Получалось это, пока он был на Юге или близко к Югу. Потому что однажды не получилось. Он поднялся с постели и сказал женщине, что он негр. «Ну? – удивилась она. – А я думала, опять какой-нибудь итальяшка». Она смотрела на него без особого интереса; потом, наверное, что-то увидела в его лице; сказала: «Ну и что? Выглядишь нормально. Видал бы ты, какого черного я перед тобой отпустила». Она смотрела на него. Теперь совсем застыв. «Слушай, ты где, по-твоему, находишься? Это что тебе – отель «Ритц»?» Тут она замолчала. Она смотрела на его лицо, потом стала медленно пятиться, уставясь на него, бледнея, разинув рот, чтобы закричать. Потом она закричала. Чтобы скрутить его, понадобились двое полицейских. Сначала они подумали, что женщина убита.
После этого ему стало тошно. Раньше он не знал, что есть такие белые женщины, которые готовы принять мужчину с черной кожей. Ему было тошно два года. Иногда он вспоминал, как хитростью или насмешкой заставлял белых назвать себя негром, чтобы подраться с ними, избить их или быть избитым; теперь он подрался с негром, который назвал его белым. Он жил уже на севере – в Чикаго, потом в Детройте. Он жил с неграми, сторонясь белых. Ел с ними, спал с ними – воинственный, замкнутый, способный выкинуть что угодно. Теперь он жил с женщиной, словно вырезанной из черного дерева. Ночами лежал рядом с ней без сна и вдруг начинал глубоко, тяжело дышать. Он делал это нарочно, чувствуя и даже наблюдая, как его белая грудь вздымается все круче и круче, пытаясь вобрать в себя темный запах, темное и непостижимое мышление и бытие негров, с каждым выдохом стараясь изгнать из себя кровь белого, мышление и бытие белого. А между тем от запаха, который он пытался сделать родным, ноздри его раздувались и белели, и все существо сводила судорога физического отвращения и духовного неприятия.

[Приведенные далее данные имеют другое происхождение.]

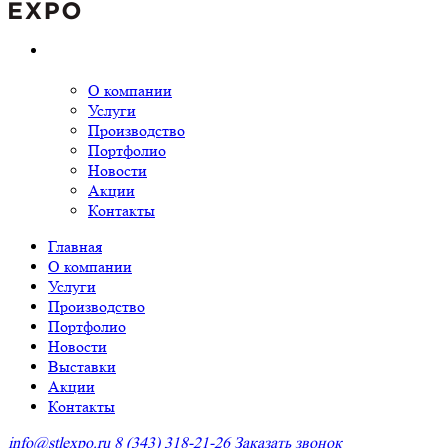
О компании
Услуги
Производство
Портфолио
Новости
Акции
Контакты
Главная
О компании
Услуги
Производство
Портфолио
Новости
Выставки
Акции
Контакты
info@stlexpo.ru
8 (343) 318-21-26
Заказать звонок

Он думал, что не от себя старается уйти, но от одиночества. А улица все тянулась: как для кошки, все места были одинаковы для него. И ни в одном он не находил покоя. Улица все тянулась в смене фаз и настроений, всегда безлюдная: видел ли он себя как бы в бесконечной последовательности аватар, среди безмолвия, обреченным движению, гонимым храбростью то подавляемого, то вновь разжигаемого отчаяния; отчаянием храбрости, которую надо то подавлять, то разжигать? Ему исполнилось тридцать три года.

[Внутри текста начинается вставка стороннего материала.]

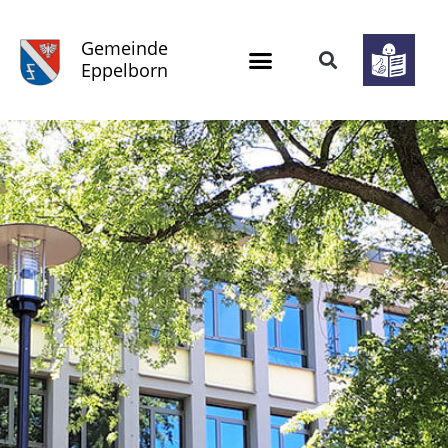
Gemeinde
Eppelborn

Однажды улица приняла вид миссисипского проселка. Возле маленького города его ссадили с товарного поезда, шедшего на юг. Он не знал, что это за городок; ему было все равно, как он называется. К тому же он не видел его. Он обогнул его лесом, вышел на проселок, поглядел в одну сторону и в другую. Дорога была простая, грунтовая, но, как видно, наезженная. Он увидел несколько негритянских домишек, разбросанных вдоль нее, потом увидел, примерно в полумиле, дом побольше. Большой дом посреди рощицы, в прошлом, видимо, не без претензий на роскошь. Но теперь деревья нуждались в стрижке, а дом не красили много лет. Однако видно было, что в доме живут, а он не ел уже сутки. «Этот, пожалуй, сойдет», – подумал он.
Но он пошел туда не сразу, хотя день клонился к вечеру. Он повернулся к дому спиной и пошел в обратную сторону – в грязной белой рубашке, в вытертых диагоналевых брюках, потрескавшихся, запыленных городских туфлях, дерзко заломленной суконной кепке, обросший трехдневной щетиной. И все равно он не был похож на бродягу – по крайней мере на взгляд парнишки-негра, который шел ему навстречу, размахивая ведром. Он остановил парнишку.
– В том большом доме кто живет? – спросил он.
– Вон там вон? Мис Берден.
– Миссис Берден с мужем?
– Она без мужа. Она там одна живет.
– Ага. Старуха, что ли?
– Нет, сэр, мис Берден – она не старая. Но и не молодая.
– И живет одна. И что же – не боится?
– А кто ее обидит у нас в городе? Цветные по соседству за ней присматривают.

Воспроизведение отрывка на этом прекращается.